"On hearing this, Jesus said to them, 'It is not the healthy who need a doctor, but the sick. I have not come to call the righteous, but sinners.'" -Mark 2:17
I read this verse today and felt convicted by the obvious truth in it - that those who are sick need a doctor. After so many years of going to doctors who couldn't help me or even made me worse, I've developed a bit of an attitude toward doctors in general. Yet, the Lord reminded again that I do need a doctor. So I prayed He would lead me to the right one and help me to have a right attitude about it.
And of course, I immediately got an opportunity to put my prayer into practice. Yesterday my mom called a doctor who works part time at the clinic here, but she also has another office about 15 minutes away. She wanted us to come to her office today to see if I'd be ok there. So this morning we drove over. It had some chemical smells in it (carpet, etc.), but it didn't make me nearly as sick as the clinic does. Dr. Katharine was there, so we met her and talked for a few minutes. Unfortunately, in those few minutes she made a very bad impression on me, and my bad attitude quickly returned.
It's very difficult to explain to anyone who hasn't been through a similar experience what it's like to walk in my shoes. (I'm sure that's true of every individual going through hard circumstances.) Some of the doctors I've been to have been sympathetic and kind, even if they couldn't help me. Others have been insensitive, thus adding to my dislike of doctors in general. This doctor made the mistake of asking me if I really want to get well. (I told my mom if one more doctor asks me that I'm going to throw something at them!...well, maybe I won't....) It's just so frustrating to talk to a doctor for 3 minutes and have them imply that I don't really want to get better, that my negative attitude is what's making me feel sick, not an actual physical problem, etc. How can you expect a patient to have confidence in a doctor who thinks like that?

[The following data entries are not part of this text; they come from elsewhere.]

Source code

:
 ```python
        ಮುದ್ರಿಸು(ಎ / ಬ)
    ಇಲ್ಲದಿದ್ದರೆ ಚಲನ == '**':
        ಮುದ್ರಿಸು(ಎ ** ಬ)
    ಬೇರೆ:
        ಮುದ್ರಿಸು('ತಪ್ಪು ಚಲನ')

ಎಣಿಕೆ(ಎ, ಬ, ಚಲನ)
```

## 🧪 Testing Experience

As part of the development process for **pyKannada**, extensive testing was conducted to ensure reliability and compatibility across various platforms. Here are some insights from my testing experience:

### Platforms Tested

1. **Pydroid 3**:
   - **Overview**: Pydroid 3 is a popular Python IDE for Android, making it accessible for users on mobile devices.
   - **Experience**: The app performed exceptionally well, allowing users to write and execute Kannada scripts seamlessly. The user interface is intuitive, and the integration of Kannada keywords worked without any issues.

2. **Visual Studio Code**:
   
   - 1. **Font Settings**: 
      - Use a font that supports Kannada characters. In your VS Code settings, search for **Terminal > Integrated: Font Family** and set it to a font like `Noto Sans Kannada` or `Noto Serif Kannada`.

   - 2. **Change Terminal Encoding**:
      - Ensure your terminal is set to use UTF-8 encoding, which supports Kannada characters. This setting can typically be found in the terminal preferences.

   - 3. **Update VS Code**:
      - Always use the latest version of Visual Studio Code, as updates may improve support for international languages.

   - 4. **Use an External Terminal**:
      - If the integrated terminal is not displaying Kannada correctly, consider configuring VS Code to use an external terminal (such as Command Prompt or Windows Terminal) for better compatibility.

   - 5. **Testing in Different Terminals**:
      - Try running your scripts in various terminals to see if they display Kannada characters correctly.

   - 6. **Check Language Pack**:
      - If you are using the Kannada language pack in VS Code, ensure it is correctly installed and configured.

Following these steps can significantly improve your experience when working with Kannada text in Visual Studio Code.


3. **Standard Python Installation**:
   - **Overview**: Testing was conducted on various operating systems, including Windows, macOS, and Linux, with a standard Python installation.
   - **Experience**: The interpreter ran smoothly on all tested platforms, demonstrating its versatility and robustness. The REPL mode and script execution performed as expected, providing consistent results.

Anyway, after being mad for a while and venting to my mom, the Lord reminded me I needed to forgive. And I need to trust Him that if this is the doctor HE wants me to work with, then He will give me the grace for it. After all, it was kind of her to agree to see me at her other office, and maybe I misjudged her in those few minutes just like she misjudged me. (At least I hope so.)
Sometimes I get so sick of all the frustrations in my small life. I long to be set free from them. But I suppose in essence, that is a selfish attitude, because I know that God can display His grace through them, if I let Him. I definitely need prayer to keep a right attitude, mainly that it's not about ME. It's about God and what He wants to do. And even though doctors are far from perfect, I know God can still use them, if I can keep a good attitude toward them. =) Attitude truly does make all the difference.
So, my mom is typing a long letter to this doctor all about me. Maybe it will help her have a more accurate picture of my situation. She said she'll try to schedule an appointment for me on Monday. In the meantime, I didn't get in to see Dr. Johnson this week, so I'll be seeing him on the 13th after all. In view of that, and Dr. Katharine's comments, it looks like we'll be here for a couple more weeks at least. It's not what I wanted, but I know God's grace is sufficient to change my attitude so that I will want what HE wants. I sure am glad He puts up with me, bad attitudes and all. =)
In the meantime, we've been trying to find things to do here in Dallas so we're not cooped up in the apratment all day. Yesterday we went to see this special mustang sculpture in Irving. It was really amazing! I told my mom I need "horse therapy." =) I'd love to find a place where I could ride a horse for 15 minutes, but I doubt we'll find anything. We'll see. The adventure continues...guided by God's loving hand.